The program AutoDock was developed to provide an automated procedure for predicting the interaction of ligands with biomacromolecular targets. The motivation for this work arises from problems in the design of bioactive compounds, and in particular the field of computer-aided drug design. Progress in biomolecular x-ray crystallography continues to provide a number of important protein and nucleic acid structures. These structures could be targets for bioactive agents in the control of animal and plant diseases, or simply key to understanding of a fundamental aspect of biology. The precise interaction of such agents or candidate molecules is important in the development process. Indeed, AutoDock can be a valuable tool in the x-ray structure determination process itself: given the electron density for a ligand, AutoDock can help to narrow the conformational possibilities and help identify a good structure. Our goal has been to provide a computational tool to assist researchers in the determination of biomolecular complexes.
In any docking scheme two conflicting requirements must be balanced: the desire for a robust and accurate procedure, and the desire to keep the computational demands at a reasonable level. The ideal procedure would find the global minimum in the interaction energy between the substrate and the target protein, exploring all available degrees of freedom (DOF) for the system.
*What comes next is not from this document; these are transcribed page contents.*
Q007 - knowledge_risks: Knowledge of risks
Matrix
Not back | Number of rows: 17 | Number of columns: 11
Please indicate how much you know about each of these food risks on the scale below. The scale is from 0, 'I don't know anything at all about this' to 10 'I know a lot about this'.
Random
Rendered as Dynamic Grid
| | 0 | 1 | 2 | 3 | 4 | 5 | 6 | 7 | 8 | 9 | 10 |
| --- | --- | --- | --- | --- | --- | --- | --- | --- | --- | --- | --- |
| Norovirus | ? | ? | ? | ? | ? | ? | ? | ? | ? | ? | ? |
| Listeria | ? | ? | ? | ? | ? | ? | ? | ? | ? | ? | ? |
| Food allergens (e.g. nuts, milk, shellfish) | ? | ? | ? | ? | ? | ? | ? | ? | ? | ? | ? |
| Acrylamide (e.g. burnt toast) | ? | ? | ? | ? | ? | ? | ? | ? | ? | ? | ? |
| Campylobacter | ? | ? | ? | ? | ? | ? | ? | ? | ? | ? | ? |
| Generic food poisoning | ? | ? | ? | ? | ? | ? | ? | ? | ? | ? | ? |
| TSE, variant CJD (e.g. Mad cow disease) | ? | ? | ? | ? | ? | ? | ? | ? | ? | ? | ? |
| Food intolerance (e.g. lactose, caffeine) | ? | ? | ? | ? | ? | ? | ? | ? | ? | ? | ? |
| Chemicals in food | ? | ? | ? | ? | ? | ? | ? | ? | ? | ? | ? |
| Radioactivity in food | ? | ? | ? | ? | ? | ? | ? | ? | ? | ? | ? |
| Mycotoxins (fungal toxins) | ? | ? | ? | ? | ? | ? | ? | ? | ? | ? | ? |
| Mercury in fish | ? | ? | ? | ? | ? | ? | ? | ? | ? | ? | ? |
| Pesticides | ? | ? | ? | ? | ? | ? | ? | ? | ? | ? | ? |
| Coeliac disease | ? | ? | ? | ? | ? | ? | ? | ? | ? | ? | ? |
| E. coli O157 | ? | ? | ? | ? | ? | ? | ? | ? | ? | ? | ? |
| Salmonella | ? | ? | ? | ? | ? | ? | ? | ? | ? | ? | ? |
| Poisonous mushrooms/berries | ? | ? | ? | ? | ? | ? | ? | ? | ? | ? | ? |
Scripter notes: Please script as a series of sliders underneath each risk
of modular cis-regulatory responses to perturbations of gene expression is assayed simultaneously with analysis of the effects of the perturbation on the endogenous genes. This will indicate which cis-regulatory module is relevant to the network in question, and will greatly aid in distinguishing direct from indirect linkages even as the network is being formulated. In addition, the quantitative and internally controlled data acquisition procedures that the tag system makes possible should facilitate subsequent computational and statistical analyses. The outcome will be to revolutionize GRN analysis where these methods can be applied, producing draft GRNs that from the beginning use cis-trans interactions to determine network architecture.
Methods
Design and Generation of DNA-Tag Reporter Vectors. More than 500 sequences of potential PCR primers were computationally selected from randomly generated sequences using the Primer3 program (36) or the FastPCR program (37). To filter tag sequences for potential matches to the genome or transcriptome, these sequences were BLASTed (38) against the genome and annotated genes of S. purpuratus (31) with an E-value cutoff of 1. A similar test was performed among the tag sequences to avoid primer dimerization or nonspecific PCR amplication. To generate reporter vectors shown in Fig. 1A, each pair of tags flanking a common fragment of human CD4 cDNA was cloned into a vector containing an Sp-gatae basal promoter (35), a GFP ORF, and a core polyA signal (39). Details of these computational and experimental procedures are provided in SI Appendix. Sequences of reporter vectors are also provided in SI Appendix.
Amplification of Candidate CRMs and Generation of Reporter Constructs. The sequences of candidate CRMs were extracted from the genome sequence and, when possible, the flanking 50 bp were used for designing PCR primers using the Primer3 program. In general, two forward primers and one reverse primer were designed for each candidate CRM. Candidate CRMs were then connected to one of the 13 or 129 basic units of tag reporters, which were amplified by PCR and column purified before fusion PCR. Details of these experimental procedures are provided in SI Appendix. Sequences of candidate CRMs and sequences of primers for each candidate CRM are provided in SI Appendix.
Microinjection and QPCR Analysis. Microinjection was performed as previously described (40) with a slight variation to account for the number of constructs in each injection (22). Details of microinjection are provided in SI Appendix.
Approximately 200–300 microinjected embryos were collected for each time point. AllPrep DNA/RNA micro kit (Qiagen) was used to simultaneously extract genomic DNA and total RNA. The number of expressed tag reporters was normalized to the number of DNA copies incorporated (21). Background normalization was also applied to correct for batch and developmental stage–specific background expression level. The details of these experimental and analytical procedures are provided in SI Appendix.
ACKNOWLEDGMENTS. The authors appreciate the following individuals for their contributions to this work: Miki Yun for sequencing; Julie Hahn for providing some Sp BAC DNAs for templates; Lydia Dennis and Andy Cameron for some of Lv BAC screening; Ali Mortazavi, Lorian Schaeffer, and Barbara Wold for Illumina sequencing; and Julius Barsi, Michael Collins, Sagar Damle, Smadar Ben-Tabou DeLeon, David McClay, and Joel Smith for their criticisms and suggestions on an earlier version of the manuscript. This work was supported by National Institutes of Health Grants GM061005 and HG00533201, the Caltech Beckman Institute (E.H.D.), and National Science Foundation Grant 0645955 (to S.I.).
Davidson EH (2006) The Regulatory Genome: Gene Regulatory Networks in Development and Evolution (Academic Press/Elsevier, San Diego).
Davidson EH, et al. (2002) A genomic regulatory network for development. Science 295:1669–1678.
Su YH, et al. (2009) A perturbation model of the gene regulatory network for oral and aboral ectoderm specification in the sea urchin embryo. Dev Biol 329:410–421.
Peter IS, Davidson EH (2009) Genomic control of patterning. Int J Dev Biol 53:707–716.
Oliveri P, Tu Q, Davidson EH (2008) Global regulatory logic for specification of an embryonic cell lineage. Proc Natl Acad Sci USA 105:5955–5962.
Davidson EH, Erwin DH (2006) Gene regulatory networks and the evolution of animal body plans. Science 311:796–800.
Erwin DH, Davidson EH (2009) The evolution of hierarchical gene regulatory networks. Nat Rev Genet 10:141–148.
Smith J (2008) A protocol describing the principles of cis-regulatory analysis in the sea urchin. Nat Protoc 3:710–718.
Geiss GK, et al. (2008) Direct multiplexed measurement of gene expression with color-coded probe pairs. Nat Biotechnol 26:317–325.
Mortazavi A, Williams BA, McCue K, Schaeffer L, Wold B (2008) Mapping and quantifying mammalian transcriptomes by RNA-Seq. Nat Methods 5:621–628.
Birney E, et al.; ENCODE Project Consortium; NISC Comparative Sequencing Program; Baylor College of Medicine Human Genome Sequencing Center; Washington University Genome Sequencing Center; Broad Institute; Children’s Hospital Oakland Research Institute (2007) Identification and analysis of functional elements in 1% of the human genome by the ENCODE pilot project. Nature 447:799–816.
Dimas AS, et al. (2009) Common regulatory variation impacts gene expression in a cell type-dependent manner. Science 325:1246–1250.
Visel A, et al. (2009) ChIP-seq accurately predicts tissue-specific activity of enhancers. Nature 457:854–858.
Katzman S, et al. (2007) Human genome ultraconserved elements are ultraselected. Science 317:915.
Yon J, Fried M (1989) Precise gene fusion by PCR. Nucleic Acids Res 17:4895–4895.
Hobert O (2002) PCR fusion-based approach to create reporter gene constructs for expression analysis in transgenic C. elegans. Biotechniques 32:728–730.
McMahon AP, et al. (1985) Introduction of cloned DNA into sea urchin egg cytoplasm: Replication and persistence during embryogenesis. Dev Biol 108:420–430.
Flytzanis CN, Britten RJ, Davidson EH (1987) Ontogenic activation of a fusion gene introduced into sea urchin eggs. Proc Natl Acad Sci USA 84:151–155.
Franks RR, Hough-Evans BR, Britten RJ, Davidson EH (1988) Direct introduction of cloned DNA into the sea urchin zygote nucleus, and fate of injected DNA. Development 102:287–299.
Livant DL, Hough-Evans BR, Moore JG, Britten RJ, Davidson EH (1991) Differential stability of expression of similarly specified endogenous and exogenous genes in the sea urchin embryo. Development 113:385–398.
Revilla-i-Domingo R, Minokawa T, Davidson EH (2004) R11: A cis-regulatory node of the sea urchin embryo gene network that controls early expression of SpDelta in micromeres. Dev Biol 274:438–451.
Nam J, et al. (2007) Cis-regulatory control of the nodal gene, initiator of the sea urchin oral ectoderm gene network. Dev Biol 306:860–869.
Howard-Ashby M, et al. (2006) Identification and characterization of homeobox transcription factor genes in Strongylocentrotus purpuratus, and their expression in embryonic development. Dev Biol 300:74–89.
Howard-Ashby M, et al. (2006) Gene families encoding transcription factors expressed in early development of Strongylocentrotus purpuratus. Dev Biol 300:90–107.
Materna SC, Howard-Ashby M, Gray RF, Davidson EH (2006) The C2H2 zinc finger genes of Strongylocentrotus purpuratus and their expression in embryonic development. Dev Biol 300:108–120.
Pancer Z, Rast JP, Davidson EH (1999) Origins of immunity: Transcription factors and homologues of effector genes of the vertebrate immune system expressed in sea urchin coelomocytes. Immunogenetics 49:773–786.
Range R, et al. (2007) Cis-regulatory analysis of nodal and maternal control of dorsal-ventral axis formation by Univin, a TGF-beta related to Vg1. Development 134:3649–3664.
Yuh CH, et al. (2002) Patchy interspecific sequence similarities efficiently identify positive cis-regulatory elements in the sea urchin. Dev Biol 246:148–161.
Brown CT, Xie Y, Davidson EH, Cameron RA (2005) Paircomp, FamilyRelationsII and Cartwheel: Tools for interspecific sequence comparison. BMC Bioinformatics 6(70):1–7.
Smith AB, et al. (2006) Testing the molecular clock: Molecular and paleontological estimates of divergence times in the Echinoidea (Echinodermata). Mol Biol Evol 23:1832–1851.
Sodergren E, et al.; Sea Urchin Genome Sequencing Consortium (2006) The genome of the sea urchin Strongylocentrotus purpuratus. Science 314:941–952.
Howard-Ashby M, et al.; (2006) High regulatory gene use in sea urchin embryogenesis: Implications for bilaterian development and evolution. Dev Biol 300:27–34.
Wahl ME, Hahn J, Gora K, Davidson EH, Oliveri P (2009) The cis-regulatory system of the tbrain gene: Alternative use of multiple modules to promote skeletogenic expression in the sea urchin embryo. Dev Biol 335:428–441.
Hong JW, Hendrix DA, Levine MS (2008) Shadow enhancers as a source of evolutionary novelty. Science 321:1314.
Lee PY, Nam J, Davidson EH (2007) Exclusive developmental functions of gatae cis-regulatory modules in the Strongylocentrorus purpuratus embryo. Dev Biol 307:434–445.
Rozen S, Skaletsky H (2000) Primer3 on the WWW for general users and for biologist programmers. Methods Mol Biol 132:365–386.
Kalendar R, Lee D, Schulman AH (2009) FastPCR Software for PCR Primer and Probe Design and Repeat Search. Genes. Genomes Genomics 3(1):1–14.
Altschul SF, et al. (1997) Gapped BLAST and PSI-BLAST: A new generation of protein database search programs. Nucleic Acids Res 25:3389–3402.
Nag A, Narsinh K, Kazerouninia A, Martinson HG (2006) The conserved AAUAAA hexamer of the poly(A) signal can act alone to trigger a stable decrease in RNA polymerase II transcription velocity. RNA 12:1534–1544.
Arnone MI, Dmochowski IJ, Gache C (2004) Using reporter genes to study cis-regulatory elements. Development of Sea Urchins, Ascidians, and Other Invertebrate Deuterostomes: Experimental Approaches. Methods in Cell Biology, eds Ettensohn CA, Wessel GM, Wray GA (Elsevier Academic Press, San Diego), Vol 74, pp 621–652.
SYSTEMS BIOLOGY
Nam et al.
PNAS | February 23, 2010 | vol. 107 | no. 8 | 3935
However, it must also run on a laboratory workstation within an amount of time comparable to other computations that a structural researcher may undertake, such as a crystallographic refinement. In order to meet these demands a number of docking techniques simplify the docking procedure. Still one of the most common techniques in use today is manually-assisted docking. Here, the internal and orientational degrees of freedom in the substrate are under interactive control. While the energy evaluation for such techniques can be sophisticated, the global exploration of configurational space is limited. At the other end of the spectrum are automated methods such as exhaustive search and distance geometry. These methods can explore configurational space, but at the cost of a much simplified model for the energetic evaluation.
The original procedure developed for AutoDock used a Monte Carlo (MC) simulated annealing (SA) technique for configurational exploration with a rapid energy evaluation using grid-based molecular affinity potentials. It thus combined the advantages of exploring a large search space and a robust energy evaluation. This has proven to be a powerful approach to the problem of docking a flexible substrate into the binding site of a static protein. Input to the procedure is minimal. The researcher specifies a rectangular volume around the protein, the rotatable bonds for the substrate, and an arbitrary or random starting configuration, and the procedure produces a relatively unbiased docking.
1. Goodsell, D.S. & Olson, A.J. (1990) "Automated Docking of Substrates to Proteins by Simulated Annealing", Proteins: Str. Func. Genet. , 8 , 195-202.